▸ **Reading passage**
###

When the Air Quality Index reaches 200, Jasper Mountain fades from view, like a ghost retreating into the shrubbery. I, too, fade from view, putting up curtains in the doorways round the living room and sitting close by the HEPA filter. A couple of times in recent years, the AQI went over 400, and many have experienced that this year, but for us the prevailing winds have kept away the worst of it.

After almost one hundred days, some rain came. Not as much as in Eugene nearby, and nowhere near as much as in Salem (as usual), but something. The air has cleared for now, and the surviving plants have perked up a little.

We generally put in a patch of zinnias for their cheery proletarian vigor. They encourage us to keep our chins up in these times.

With so much of the world now under the sway of propaganda, I have thought a lot about representation. Conclusions I have tentatively reached are maybe no more coherent, objectively, than anyone else's, but if you are interested in the mutterings of this old nun, read on.

In Baldessar Castiglione's Book of the Courtier, there is a discussion of meaning, in which one disputant imputes it to words, and the other questions him in the Socratic manner:

I would know then, quoth the Count, whether this stile and measure which you speake of, arise of the sentences or of the wordes?

Of the wordes, answered Sir Frederick.

Do you not think then, quoth the Count, that the wordes of Silius and Cornelius Tacitus are the very same that Virgil and Cicero use? and taken in the same signification?

Sir Fridericke aunswered: They are the very same in dede, but some yl applyed and dyverslye taken.

The Count aunswered: In case a manne should pyke out of a booke of Cornelius and of Silius, al the woordes placed in other signification then is in Virgil and Cicero, (whiche should bee verye fewe) woulde you not then saye that Cornelius in the tounge were equall with Cicero, and Silius with Virgil?

Then the L. Emilia: Me thinke (quoth shee) thys youre dysputation hathe lasted to longe, and hathe been verye tedyouse, therefore it shall bee best to deferre it untill an other tyme.

Dang, Emilia. Just when we were about to get somewhere. 

All communication is by way of "signification," from the shortest grunt or raising of an eyebrow, to Shakespeare read or enacted. Whether implied or explicit, the form is algebraic, in order to assert --

A=B, B=C, ∴ A=C

or refute.

A=B, B≠C, ∴ A≠C

A one-word reply to a query is an implied sentence, whether it is itself a subject or its modifier (A), a verb (operator), or object/object's modifier (B).

###

▸ **Written tasks**
A) Translate this sentence from the essay into Spanish: "After almost one hundred days, some rain came."
B) In the essay, list every author whom the Count names in the quoted dialogue from the Book of the Courtier.
C) According to the essay, what Air Quality Index value makes Jasper Mountain fade from view?
Use only the essay for your answers.

▸ **Record set**
###

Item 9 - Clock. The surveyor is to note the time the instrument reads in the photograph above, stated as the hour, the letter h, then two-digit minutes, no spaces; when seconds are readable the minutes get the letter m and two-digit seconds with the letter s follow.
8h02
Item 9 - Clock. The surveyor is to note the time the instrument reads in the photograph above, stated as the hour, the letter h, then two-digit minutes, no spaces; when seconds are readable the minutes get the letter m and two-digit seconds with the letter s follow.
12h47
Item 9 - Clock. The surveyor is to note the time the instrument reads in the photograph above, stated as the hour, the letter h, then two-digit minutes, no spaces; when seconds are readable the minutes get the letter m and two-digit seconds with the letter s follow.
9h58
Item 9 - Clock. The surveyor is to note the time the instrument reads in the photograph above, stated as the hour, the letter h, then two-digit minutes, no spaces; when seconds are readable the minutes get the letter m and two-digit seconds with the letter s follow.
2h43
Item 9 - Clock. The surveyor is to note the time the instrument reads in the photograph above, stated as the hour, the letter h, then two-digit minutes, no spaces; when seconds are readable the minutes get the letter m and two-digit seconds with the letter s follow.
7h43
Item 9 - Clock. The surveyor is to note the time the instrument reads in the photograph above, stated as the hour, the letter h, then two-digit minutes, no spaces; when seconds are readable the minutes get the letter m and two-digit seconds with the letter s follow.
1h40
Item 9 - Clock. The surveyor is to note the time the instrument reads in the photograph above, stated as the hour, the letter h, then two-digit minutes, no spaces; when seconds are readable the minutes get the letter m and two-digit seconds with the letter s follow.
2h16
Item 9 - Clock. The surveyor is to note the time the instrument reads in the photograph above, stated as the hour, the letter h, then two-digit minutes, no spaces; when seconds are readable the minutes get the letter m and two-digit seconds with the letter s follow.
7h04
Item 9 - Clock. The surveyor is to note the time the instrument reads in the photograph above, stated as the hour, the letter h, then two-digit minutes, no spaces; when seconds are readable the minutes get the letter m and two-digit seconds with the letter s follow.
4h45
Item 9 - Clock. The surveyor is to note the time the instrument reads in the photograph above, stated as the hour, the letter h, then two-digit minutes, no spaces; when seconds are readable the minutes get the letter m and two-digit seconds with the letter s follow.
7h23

###

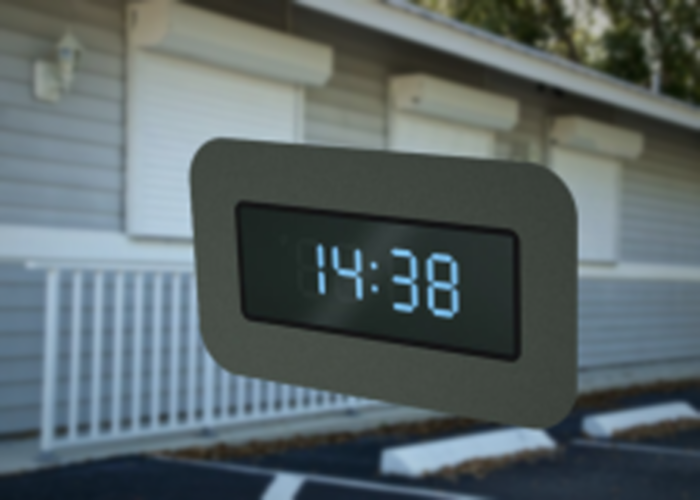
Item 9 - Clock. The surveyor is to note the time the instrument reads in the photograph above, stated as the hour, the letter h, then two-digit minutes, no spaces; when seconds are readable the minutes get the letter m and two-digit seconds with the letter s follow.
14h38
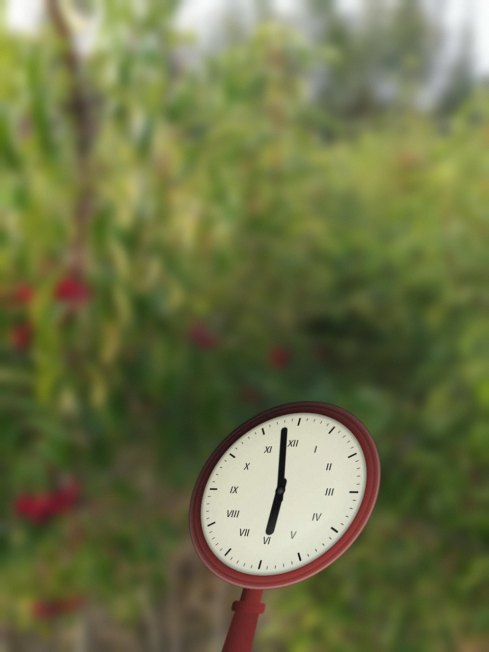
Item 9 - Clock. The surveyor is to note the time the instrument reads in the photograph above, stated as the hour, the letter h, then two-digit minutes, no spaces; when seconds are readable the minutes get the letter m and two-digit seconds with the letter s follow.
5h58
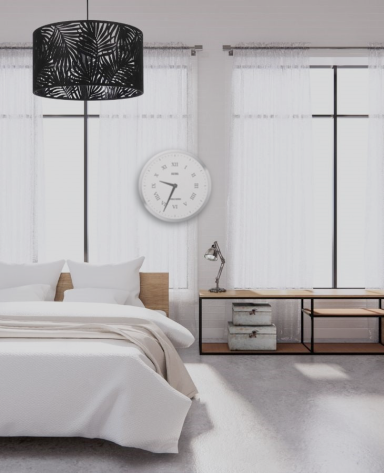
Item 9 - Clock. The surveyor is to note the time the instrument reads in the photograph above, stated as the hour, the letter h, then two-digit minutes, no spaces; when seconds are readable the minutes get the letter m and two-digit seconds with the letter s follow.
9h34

###

▸ **Exercise solutions**
A) Después de casi cien días, llegó algo de lluvia.

B) Silius, Cornelius Tacitus, Virgil, Cicero

C) 200